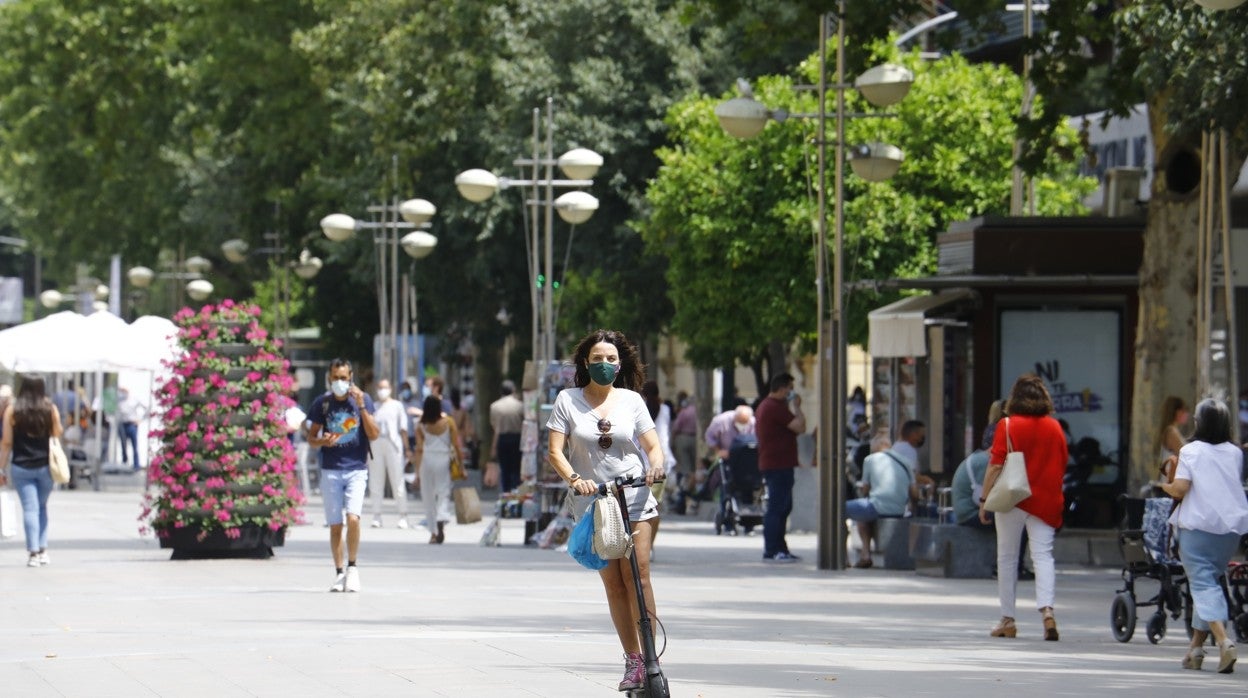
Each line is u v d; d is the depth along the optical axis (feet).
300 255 449.89
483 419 425.28
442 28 370.53
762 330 320.29
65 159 502.38
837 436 191.93
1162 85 166.30
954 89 304.91
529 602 146.61
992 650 120.16
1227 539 114.21
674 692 93.30
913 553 185.37
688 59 341.62
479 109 371.35
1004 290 204.54
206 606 141.59
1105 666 112.47
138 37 479.41
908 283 199.41
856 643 121.19
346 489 154.51
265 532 193.16
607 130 343.87
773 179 309.63
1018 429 128.26
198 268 498.28
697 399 401.29
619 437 90.33
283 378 194.59
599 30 348.59
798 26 202.49
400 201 377.09
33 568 180.45
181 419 191.01
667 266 356.59
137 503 311.06
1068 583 178.29
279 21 426.92
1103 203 303.68
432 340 456.45
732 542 232.94
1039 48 202.80
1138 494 188.44
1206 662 118.11
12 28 506.48
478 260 366.63
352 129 382.63
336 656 108.06
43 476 183.32
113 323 339.36
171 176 473.67
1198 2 127.03
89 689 93.97
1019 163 207.51
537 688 93.97
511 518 278.67
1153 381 188.85
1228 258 176.65
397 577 170.81
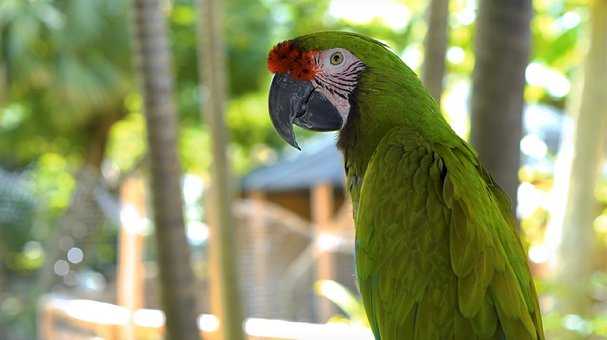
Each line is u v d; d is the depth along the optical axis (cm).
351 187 278
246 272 822
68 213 989
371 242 242
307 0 1312
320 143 1345
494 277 224
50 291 980
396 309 234
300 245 876
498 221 240
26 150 1694
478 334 222
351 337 514
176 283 414
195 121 1584
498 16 302
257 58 1530
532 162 887
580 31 544
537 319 246
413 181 238
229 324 463
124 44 1459
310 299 872
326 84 267
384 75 261
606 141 586
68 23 1430
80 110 1515
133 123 1802
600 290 536
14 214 1370
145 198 676
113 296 931
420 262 230
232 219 465
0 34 1427
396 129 254
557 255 463
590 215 457
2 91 1472
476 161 259
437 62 380
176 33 1523
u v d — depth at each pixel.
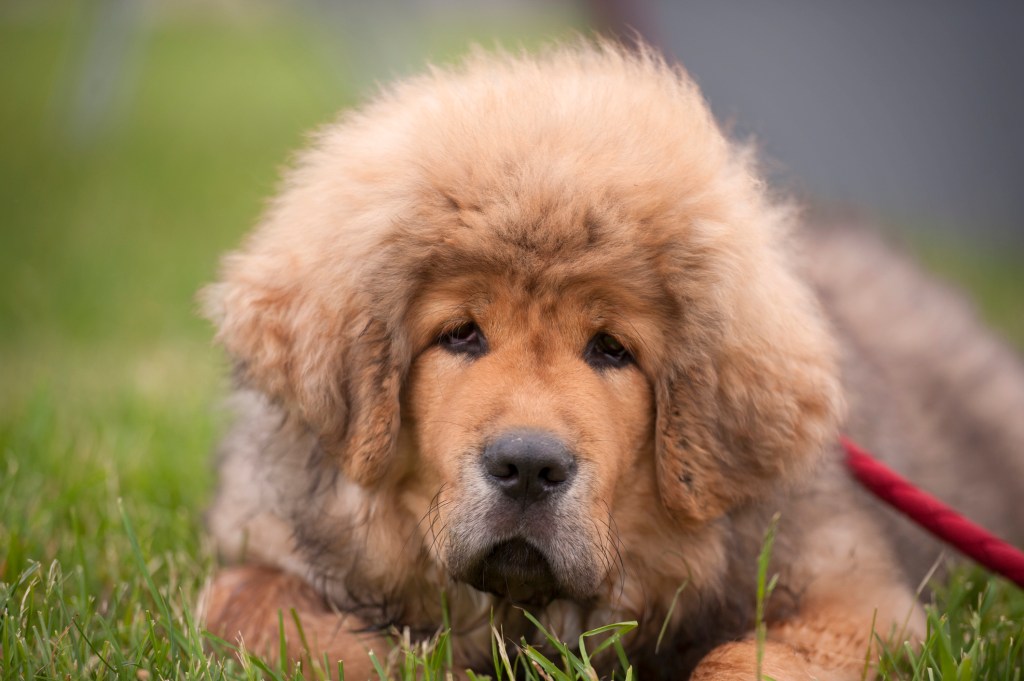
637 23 13.27
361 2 18.52
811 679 3.87
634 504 4.13
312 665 3.88
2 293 10.15
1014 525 6.46
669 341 3.96
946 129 16.27
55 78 26.48
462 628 4.37
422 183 3.92
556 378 3.82
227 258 4.50
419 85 4.55
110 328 9.55
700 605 4.25
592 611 4.29
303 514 4.35
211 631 4.29
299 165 4.52
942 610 4.88
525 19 40.16
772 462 4.06
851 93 16.12
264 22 41.50
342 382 3.98
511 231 3.78
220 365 5.78
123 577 4.82
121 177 16.42
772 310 4.05
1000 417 6.56
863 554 4.57
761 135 8.40
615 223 3.80
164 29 42.16
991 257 13.87
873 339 6.29
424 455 3.98
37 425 6.21
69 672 3.71
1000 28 15.84
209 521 5.13
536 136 3.93
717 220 3.98
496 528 3.72
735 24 15.71
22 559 4.71
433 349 3.97
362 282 3.92
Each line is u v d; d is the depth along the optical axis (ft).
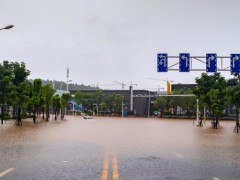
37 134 105.19
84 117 295.28
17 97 155.12
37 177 37.73
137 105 488.02
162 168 44.68
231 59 127.03
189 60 127.54
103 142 83.30
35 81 188.96
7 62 183.83
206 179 37.40
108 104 462.60
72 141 84.38
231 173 41.32
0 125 152.56
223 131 140.67
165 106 408.05
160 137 102.63
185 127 172.04
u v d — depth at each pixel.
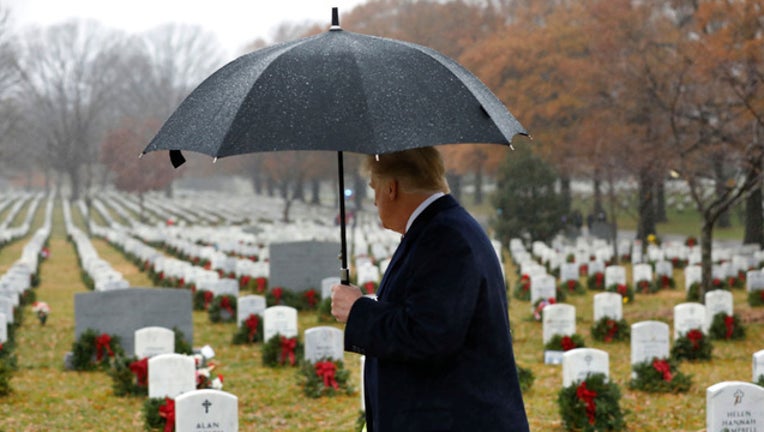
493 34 58.88
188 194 109.62
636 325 11.84
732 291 24.55
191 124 3.38
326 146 3.08
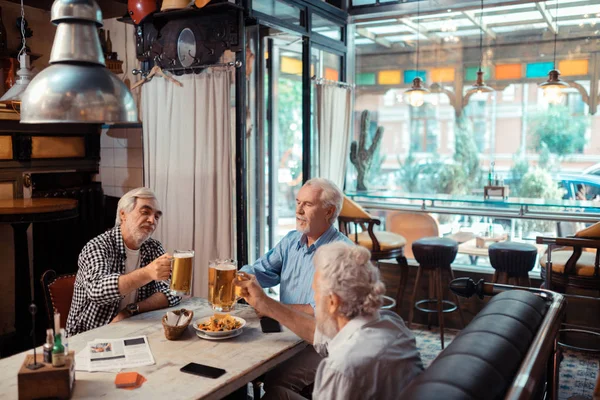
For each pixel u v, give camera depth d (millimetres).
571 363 3848
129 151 4781
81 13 1968
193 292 3773
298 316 2125
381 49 5117
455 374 1259
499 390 1276
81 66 1996
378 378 1547
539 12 4523
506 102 4742
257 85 4867
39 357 1721
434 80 4973
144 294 2699
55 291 2711
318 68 4602
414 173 5125
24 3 4488
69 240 4746
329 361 1589
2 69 4297
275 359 2004
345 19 4957
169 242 3861
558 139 4555
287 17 3986
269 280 2789
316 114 4480
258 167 4957
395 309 4395
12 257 4465
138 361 1918
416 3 4832
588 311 4043
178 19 3645
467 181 4930
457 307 4223
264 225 5039
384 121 5195
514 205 4152
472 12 4746
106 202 4984
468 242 4582
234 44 3459
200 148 3676
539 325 1749
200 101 3641
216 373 1815
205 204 3697
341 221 4172
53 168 4617
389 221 4906
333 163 4746
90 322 2518
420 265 4172
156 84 3805
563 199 4582
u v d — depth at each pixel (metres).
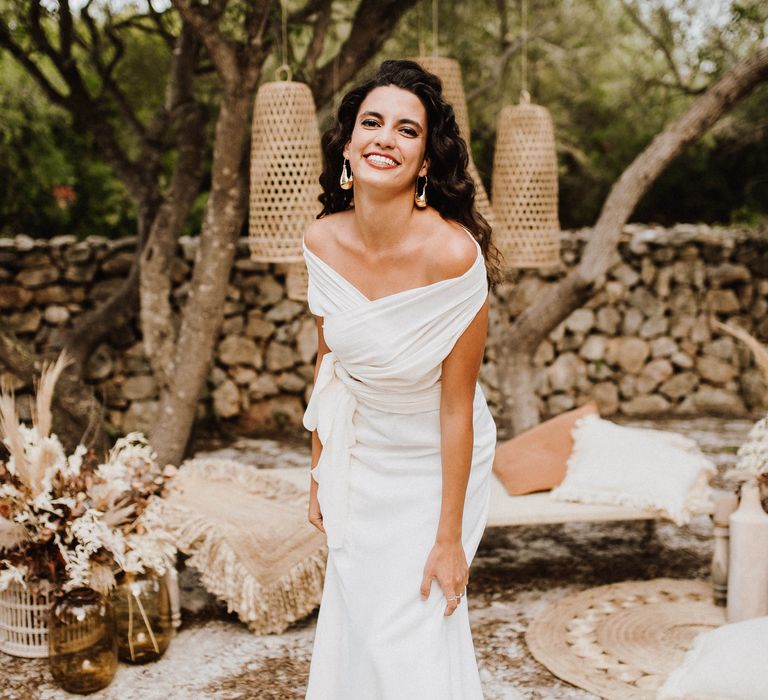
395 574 1.92
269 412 6.61
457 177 1.90
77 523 2.63
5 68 6.64
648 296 7.02
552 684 2.74
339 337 1.87
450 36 6.22
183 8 3.57
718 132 8.09
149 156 5.43
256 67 3.77
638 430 3.67
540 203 4.00
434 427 1.95
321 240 1.95
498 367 4.79
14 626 2.93
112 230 7.91
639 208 8.95
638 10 7.18
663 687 2.52
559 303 4.55
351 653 1.97
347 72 4.41
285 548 3.10
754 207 8.57
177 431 4.26
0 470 2.71
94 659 2.68
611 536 4.17
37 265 6.14
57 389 4.24
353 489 2.01
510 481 3.55
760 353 3.24
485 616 3.27
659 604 3.25
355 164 1.81
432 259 1.82
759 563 2.94
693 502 3.31
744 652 2.46
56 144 7.56
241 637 3.11
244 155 4.32
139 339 6.28
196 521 3.12
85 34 6.19
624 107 8.20
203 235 4.14
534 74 7.89
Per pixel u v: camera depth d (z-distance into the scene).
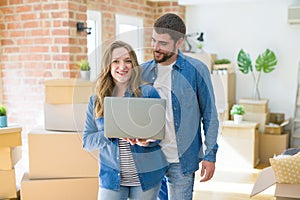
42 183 3.00
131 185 1.92
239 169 4.78
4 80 4.20
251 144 4.84
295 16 5.08
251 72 5.48
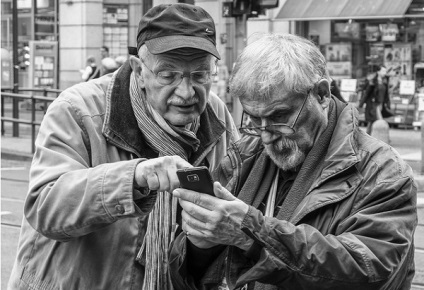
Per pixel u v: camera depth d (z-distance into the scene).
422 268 7.93
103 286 3.08
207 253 2.74
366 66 23.94
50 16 28.94
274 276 2.49
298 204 2.65
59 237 2.95
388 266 2.46
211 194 2.50
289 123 2.57
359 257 2.44
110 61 18.55
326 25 24.38
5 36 29.55
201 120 3.40
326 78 2.62
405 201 2.57
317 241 2.46
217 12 22.69
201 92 3.08
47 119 3.14
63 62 27.47
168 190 2.73
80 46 27.17
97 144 3.12
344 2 23.39
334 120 2.70
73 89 3.22
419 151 17.75
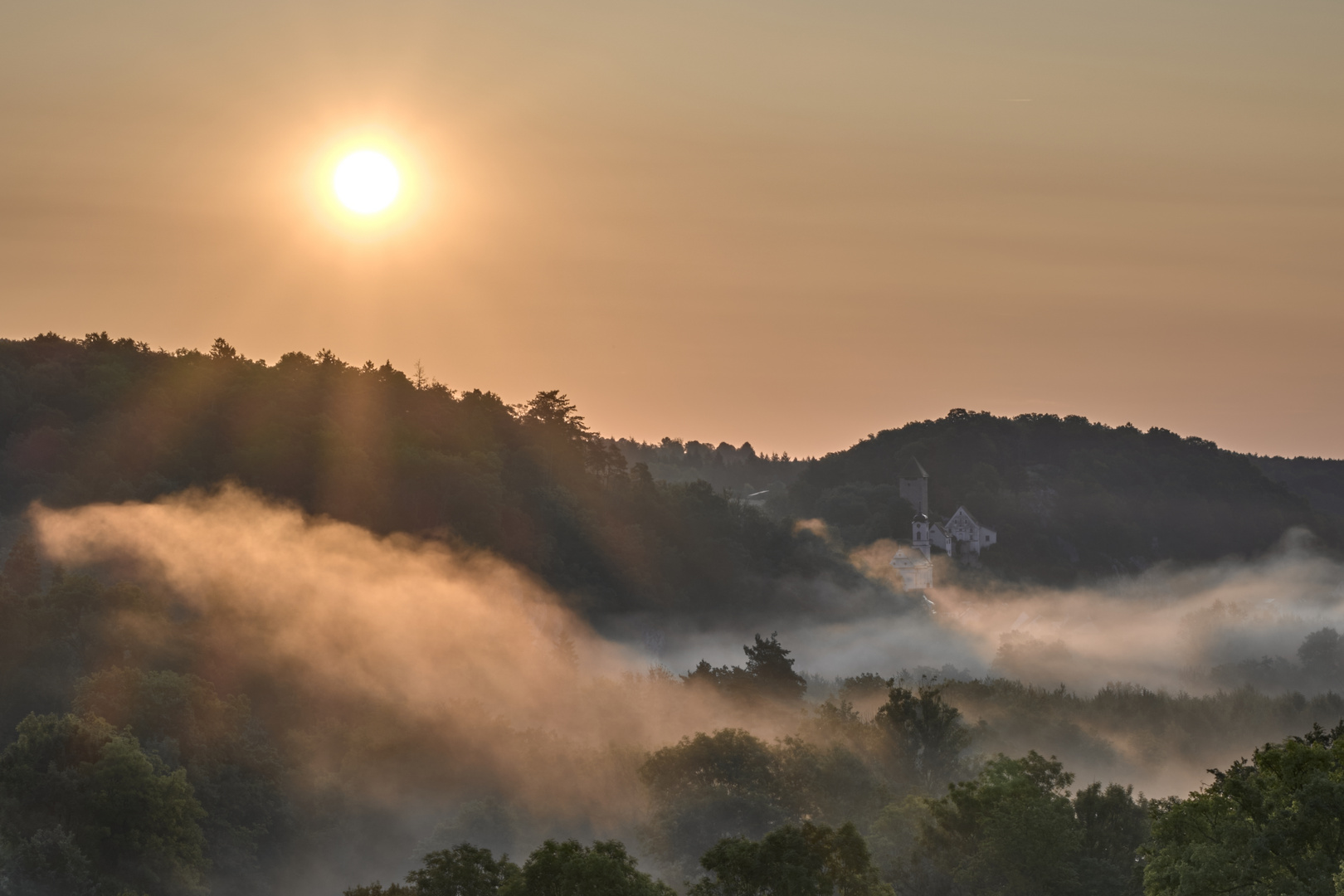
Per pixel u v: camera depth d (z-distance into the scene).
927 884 104.00
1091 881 100.31
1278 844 66.69
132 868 147.12
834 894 83.44
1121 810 111.12
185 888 148.62
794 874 75.12
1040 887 100.38
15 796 150.00
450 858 79.19
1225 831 69.94
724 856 77.12
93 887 139.88
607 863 73.31
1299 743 72.06
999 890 101.75
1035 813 100.81
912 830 126.50
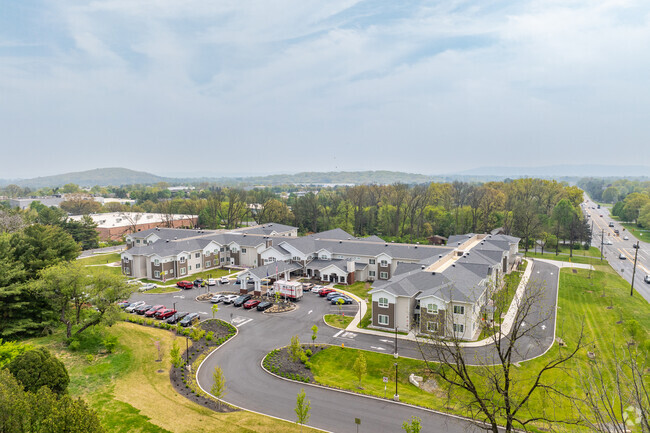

------------------------------------

#### Work request:
The string "optical" may occur in the listing; show every line where it does.

#### Output below:
Each line is u v d; d is the depth along the optical axis (feet).
Each line is u v d; d is the depth along the optical axis (cm).
Each line is u v d; d is the depth along the optical axis (ft).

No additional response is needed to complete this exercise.